When the Democrats took control of Congress in 2007 their leadership announced with great fanfare that they were going to do battle with out-of-control earmark spending, reining in the lawmakers’ personal pork projects and making them more transparent.
The Democratic leadership is losing that battle. The earmarks are more transparent — both the projects and lawmakers behind them are now identified — but, after an initial spurt of self-discipline, their numbers are rising rapidly
Earmarks are directed spending that instructs the government to fund specific projects and programs. Understandably, they are enormously popular with members of Congress although a few gutsy members, notably Rep. Jeff Flake, R-Ariz., carry on a lonely crusade against them. Sen. John McCain, R-Ariz., is another.
More than 11,000 earmarks worth $15 billion have been attached to spending bills this year and next year promises to be worse.

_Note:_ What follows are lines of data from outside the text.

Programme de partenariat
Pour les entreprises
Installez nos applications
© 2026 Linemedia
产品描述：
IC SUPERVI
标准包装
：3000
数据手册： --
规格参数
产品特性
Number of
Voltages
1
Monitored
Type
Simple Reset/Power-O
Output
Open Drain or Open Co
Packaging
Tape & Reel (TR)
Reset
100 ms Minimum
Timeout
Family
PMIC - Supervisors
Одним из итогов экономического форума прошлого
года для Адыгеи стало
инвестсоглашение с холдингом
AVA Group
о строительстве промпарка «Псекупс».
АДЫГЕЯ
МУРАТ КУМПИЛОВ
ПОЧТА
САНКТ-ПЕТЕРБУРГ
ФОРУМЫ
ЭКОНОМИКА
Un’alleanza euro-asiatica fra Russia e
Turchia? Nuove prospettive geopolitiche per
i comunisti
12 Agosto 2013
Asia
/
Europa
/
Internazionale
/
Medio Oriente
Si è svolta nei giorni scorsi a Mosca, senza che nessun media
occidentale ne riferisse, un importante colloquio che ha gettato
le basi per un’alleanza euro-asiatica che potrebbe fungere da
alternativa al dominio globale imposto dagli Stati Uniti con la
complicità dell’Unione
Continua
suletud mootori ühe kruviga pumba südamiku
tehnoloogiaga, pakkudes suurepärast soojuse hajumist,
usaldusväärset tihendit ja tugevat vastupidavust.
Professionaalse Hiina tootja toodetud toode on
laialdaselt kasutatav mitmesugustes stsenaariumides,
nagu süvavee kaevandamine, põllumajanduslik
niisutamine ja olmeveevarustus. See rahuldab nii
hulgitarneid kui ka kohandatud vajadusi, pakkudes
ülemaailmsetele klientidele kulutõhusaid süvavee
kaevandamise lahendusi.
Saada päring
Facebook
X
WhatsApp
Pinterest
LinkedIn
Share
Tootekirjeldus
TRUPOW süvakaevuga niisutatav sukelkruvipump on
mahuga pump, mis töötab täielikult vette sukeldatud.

The Associated Press reports the House Appropriations committee "alone has 22,438 earmark requests before it, so many that its Web site for accepting requests froze up and the deadline for receiving them had to be extended."

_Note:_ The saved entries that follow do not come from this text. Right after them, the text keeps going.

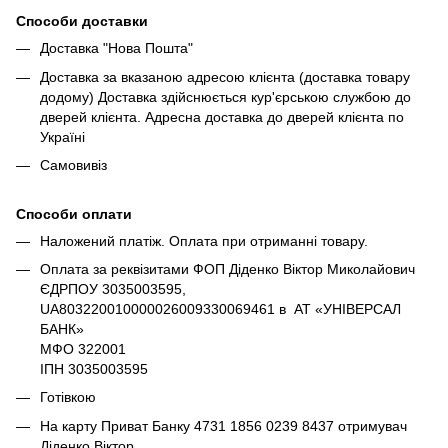
Способи доставки
Доставка "Нова Пошта"
Доставка за вказаною адресою клієнта (доставка товару
додому) Доставка здійснюється кур'єрською службою до
дверей клієнта. Адресна доставка до дверей клієнта по
Україні
Самовивіз
Способи оплати
Наложений платіж. Оплата при отриманні товару.
Оплата за реквізитами ФОП Діденко Віктор Миколайович
ЄДРПОУ 3035003595,
UA803220010000026009330069461 в АТ «УНІВЕРСАЛ
БАНК»
МФО 322001
ІПН 3035003595
Готівкою
На карту Приват Банку 4731 1856 0239 8437 отримувач
Діденко Віктор.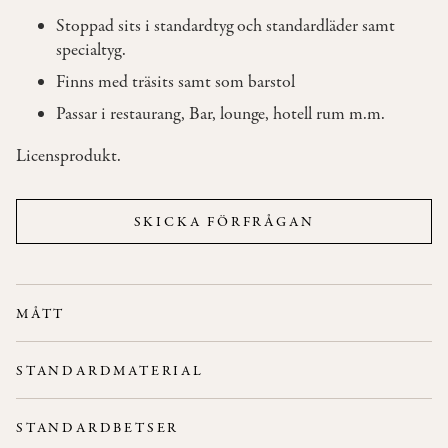
Stoppad sits i standardtyg och standardläder samt
specialtyg.
OM
OSS
Finns med träsits samt som barstol
Passar i restaurang, Bar, lounge, hotell rum m.m.
KONTAKT
Licensprodukt.
SKICKA FÖRFRÅGAN
MÅTT
Höjd: 46 cm
STANDARDMATERIAL
Bredd/djup nedtill: 40,5 cm
Stativ:
Ask.
Sitsens diameter: Ø34 cm
STANDARDBETSER
Rygg/Sits:
Stoppad sits.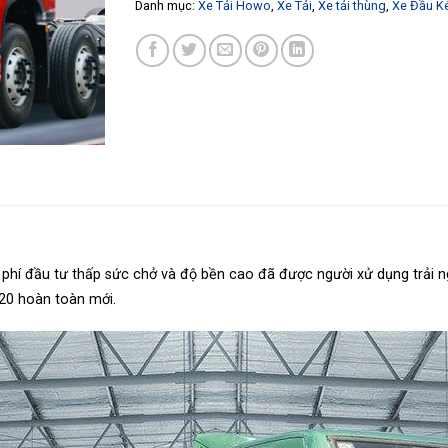
Danh mục:
Xe Tải Howo
,
Xe Tải
,
Xe tải thùng
,
Xe Đầu K
i phí đầu tư thấp sức chở và độ bền cao đã được người xử dụng trải
020 hoàn toàn mới.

The zenith of earmark spending was under the Republicans. The watchdog group Citizens Against Government Waste says earmarks rose from more than 1,300 projects worth about $8 billion in 1994, the year the Democrats lost control of Congress, to nearly 14,000 worth $27 billion in 2005. The most notorious was Alaska Sen. Ted Stevens’ $223 million "bridge to nowhere" to serve an island of 50 people.
Earmarks do not receive the same scrutiny as other spending and whether they get funded has more to do with the requesting lawmaker’s clout than whether the project has any value. More egregiously, a system known as "pay to play" has grown up. Corporations, universities and defense contractors hire lobbyists to importune members of Congress into granting earmarks and then the happy beneficiaries reward the member with campaign contributions.
In an extensive overview of earmarks, the AP matched up dozens of lawmakers with campaign cash from the recipients of earmarks. There is serious potential for corruption and one member of Congress has gone to jail for taking bribes for earmarks and two more are under investigation.
It’s also a sloppy way to legislate. You have to give the Democrats credit for at least trying, but you also have to wonder whether their hearts were in it.